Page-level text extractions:
○ ○ ○ ○ ○ ○ ○

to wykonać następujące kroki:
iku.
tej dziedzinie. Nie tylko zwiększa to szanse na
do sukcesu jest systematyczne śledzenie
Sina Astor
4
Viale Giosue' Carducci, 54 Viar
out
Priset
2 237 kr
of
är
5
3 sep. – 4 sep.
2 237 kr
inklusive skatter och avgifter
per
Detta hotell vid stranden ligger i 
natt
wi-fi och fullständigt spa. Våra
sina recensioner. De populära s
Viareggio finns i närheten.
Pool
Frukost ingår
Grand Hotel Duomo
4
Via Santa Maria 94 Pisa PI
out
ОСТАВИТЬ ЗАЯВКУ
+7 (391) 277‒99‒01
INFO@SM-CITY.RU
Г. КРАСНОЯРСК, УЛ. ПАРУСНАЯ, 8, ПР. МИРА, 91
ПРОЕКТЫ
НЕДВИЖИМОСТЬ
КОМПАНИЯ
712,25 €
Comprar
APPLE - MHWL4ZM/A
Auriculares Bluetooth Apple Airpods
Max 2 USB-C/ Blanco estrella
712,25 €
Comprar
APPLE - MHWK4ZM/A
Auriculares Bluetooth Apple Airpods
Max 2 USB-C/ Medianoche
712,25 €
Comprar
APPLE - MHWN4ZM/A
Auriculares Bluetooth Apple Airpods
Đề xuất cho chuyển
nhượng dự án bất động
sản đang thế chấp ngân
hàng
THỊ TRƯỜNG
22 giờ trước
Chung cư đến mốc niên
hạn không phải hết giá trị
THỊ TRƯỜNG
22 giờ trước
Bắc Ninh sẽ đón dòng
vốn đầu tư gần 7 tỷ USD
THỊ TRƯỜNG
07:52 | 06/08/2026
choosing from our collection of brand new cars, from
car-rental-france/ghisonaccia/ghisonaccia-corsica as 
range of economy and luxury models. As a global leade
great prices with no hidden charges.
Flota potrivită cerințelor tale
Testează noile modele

○ ○ ○ ○ ○ ○ ○

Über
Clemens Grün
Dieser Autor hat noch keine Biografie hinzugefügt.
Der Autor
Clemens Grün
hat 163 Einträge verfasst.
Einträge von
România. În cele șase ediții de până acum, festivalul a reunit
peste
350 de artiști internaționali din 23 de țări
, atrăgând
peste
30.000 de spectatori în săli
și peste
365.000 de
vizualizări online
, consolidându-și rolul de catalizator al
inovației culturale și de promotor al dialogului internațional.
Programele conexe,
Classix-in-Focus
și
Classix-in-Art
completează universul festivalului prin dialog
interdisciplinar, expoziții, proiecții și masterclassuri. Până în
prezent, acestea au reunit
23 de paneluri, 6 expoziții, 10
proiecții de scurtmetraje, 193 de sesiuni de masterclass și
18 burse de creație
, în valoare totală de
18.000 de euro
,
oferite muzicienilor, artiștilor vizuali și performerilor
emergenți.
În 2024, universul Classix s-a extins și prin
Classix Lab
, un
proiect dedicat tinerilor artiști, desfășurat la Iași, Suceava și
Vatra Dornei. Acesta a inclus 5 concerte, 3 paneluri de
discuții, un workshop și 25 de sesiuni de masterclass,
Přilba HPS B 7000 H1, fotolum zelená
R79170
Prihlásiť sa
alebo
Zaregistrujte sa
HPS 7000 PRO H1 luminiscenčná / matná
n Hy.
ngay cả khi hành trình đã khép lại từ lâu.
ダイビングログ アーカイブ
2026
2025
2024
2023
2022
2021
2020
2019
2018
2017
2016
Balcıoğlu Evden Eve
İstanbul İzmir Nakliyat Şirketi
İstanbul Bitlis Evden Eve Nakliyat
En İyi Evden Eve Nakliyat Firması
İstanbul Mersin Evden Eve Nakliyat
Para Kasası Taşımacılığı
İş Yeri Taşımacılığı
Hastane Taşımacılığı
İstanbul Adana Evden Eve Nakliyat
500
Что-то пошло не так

○ ○ ○ ○ ○ ○ ○

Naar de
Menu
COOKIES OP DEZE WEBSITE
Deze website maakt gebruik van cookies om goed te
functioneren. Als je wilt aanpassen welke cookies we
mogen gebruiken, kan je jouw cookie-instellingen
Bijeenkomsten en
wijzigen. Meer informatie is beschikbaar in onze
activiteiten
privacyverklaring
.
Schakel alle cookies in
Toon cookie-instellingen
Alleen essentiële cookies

○ ○ ○ ○ ○ ○ ○

TASK ITEM – Reproduce word for word every line of the entries above, starting with the line containing "to wykonać następujące" and running down through the line containing "Testează noile modele", both included.

THE ANSWER –
to wykonać następujące kroki:
iku.
tej dziedzinie. Nie tylko zwiększa to szanse na
do sukcesu jest systematyczne śledzenie
Sina Astor
4
Viale Giosue' Carducci, 54 Viar
out
Priset
2 237 kr
of
är
5
3 sep. – 4 sep.
2 237 kr
inklusive skatter och avgifter
per
Detta hotell vid stranden ligger i 
natt
wi-fi och fullständigt spa. Våra
sina recensioner. De populära s
Viareggio finns i närheten.
Pool
Frukost ingår
Grand Hotel Duomo
4
Via Santa Maria 94 Pisa PI
out
ОСТАВИТЬ ЗАЯВКУ
+7 (391) 277‒99‒01
INFO@SM-CITY.RU
Г. КРАСНОЯРСК, УЛ. ПАРУСНАЯ, 8, ПР. МИРА, 91
ПРОЕКТЫ
НЕДВИЖИМОСТЬ
КОМПАНИЯ
712,25 €
Comprar
APPLE - MHWL4ZM/A
Auriculares Bluetooth Apple Airpods
Max 2 USB-C/ Blanco estrella
712,25 €
Comprar
APPLE - MHWK4ZM/A
Auriculares Bluetooth Apple Airpods
Max 2 USB-C/ Medianoche
712,25 €
Comprar
APPLE - MHWN4ZM/A
Auriculares Bluetooth Apple Airpods
Đề xuất cho chuyển
nhượng dự án bất động
sản đang thế chấp ngân
hàng
THỊ TRƯỜNG
22 giờ trước
Chung cư đến mốc niên
hạn không phải hết giá trị
THỊ TRƯỜNG
22 giờ trước
Bắc Ninh sẽ đón dòng
vốn đầu tư gần 7 tỷ USD
THỊ TRƯỜNG
07:52 | 06/08/2026
choosing from our collection of brand new cars, from
car-rental-france/ghisonaccia/ghisonaccia-corsica as 
range of economy and luxury models. As a global leade
great prices with no hidden charges.
Flota potrivită cerințelor tale
Testează noile modele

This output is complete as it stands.